Extracted data Block Start

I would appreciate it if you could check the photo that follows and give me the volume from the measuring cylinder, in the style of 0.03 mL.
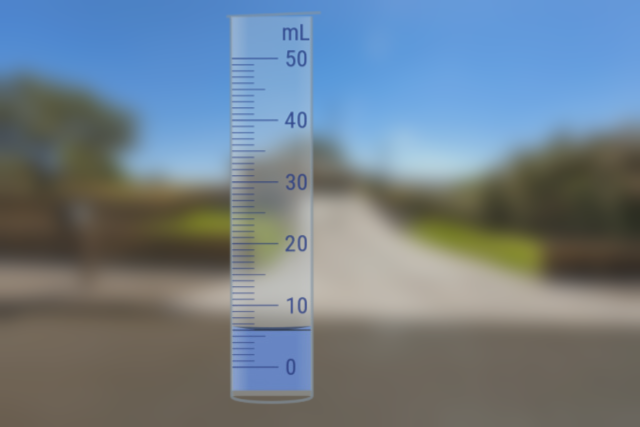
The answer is 6 mL
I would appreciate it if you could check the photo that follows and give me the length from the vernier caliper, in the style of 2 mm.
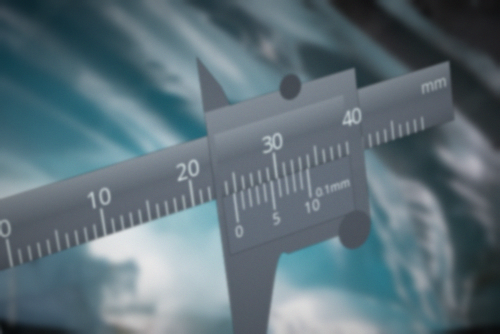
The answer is 24.8 mm
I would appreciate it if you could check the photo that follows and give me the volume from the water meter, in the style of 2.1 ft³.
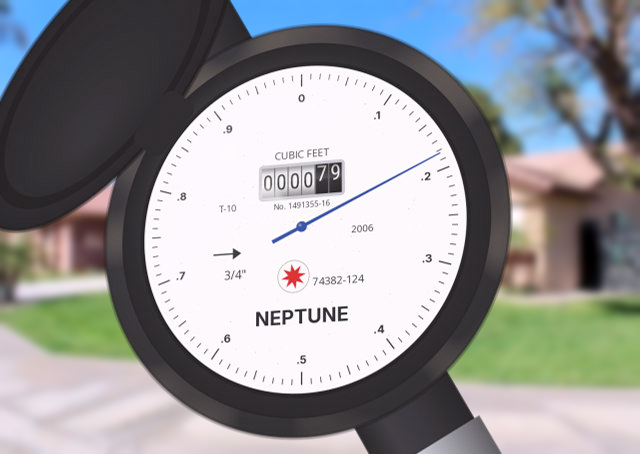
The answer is 79.18 ft³
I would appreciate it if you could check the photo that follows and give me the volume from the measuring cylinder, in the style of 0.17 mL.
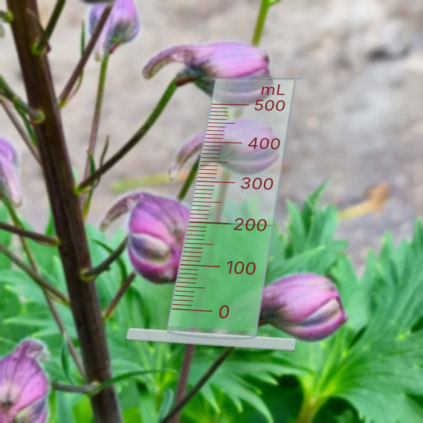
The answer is 200 mL
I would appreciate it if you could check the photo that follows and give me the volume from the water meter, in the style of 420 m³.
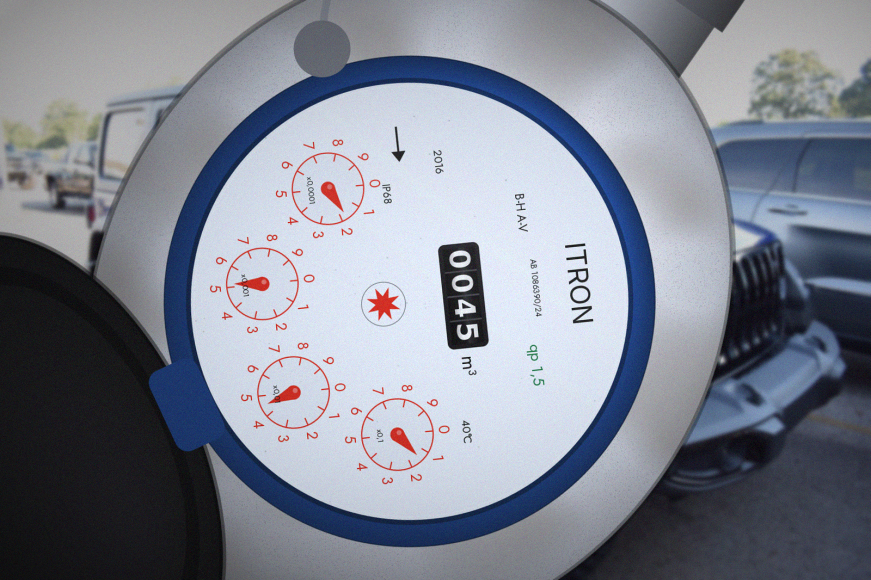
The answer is 45.1451 m³
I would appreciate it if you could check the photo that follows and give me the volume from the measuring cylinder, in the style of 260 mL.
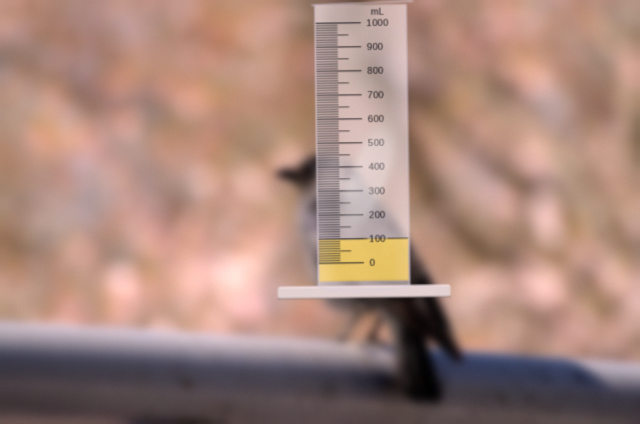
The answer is 100 mL
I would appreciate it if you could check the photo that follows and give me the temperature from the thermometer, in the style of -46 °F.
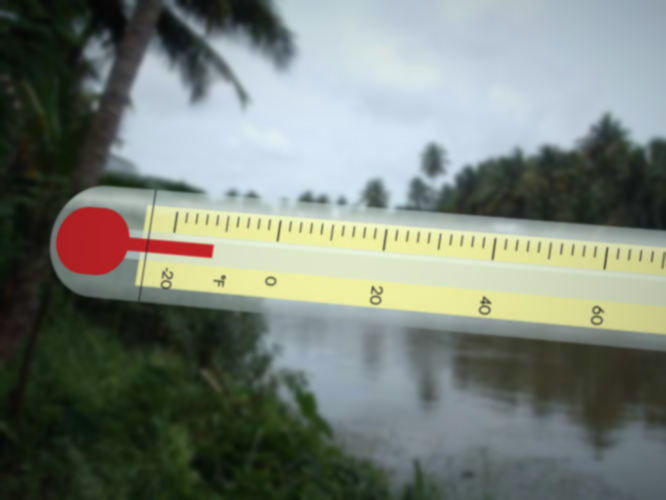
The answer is -12 °F
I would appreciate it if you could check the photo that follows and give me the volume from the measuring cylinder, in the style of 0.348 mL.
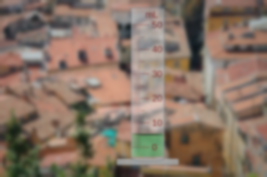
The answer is 5 mL
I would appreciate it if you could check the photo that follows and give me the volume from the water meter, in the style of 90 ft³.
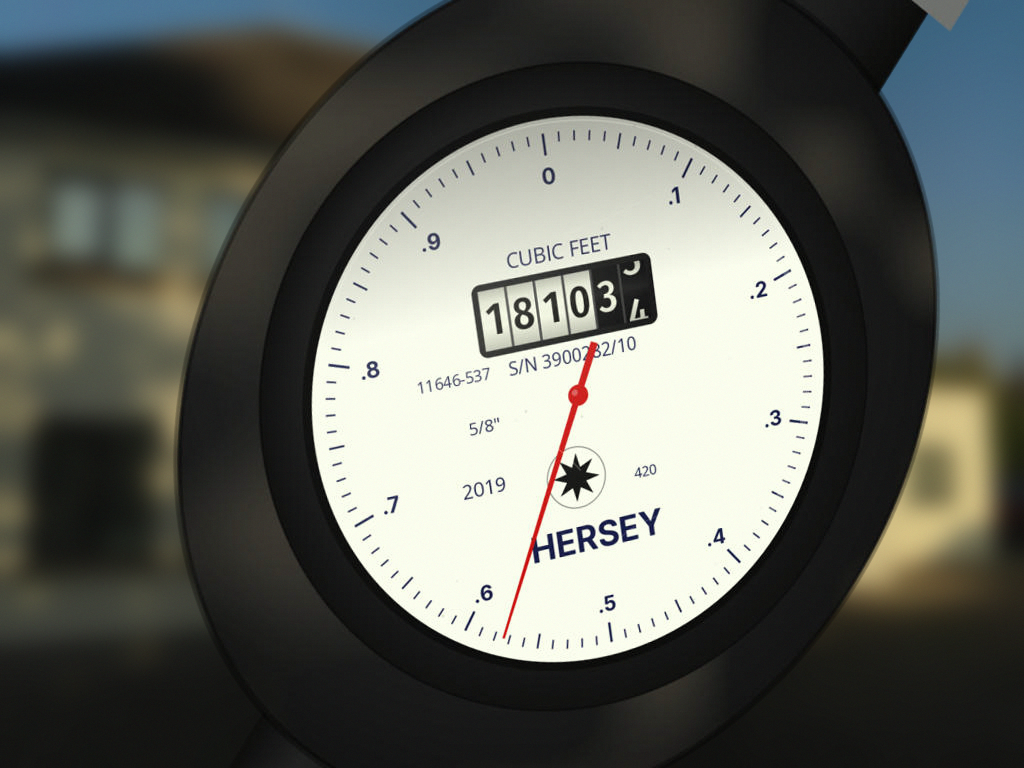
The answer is 181033.57 ft³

Extracted data Block End

To do: Retype all of the rows above word for word, leaving out the pictures.

Exercise solution:
I would appreciate it if you could check the photo that follows and give me the volume from the measuring cylinder, in the style of 0.03 mL.
The answer is 6 mL
I would appreciate it if you could check the photo that follows and give me the length from the vernier caliper, in the style of 2 mm.
The answer is 24.8 mm
I would appreciate it if you could check the photo that follows and give me the volume from the water meter, in the style of 2.1 ft³.
The answer is 79.18 ft³
I would appreciate it if you could check the photo that follows and give me the volume from the measuring cylinder, in the style of 0.17 mL.
The answer is 200 mL
I would appreciate it if you could check the photo that follows and give me the volume from the water meter, in the style of 420 m³.
The answer is 45.1451 m³
I would appreciate it if you could check the photo that follows and give me the volume from the measuring cylinder, in the style of 260 mL.
The answer is 100 mL
I would appreciate it if you could check the photo that follows and give me the temperature from the thermometer, in the style of -46 °F.
The answer is -12 °F
I would appreciate it if you could check the photo that follows and give me the volume from the measuring cylinder, in the style of 0.348 mL.
The answer is 5 mL
I would appreciate it if you could check the photo that follows and give me the volume from the water meter, in the style of 90 ft³.
The answer is 181033.57 ft³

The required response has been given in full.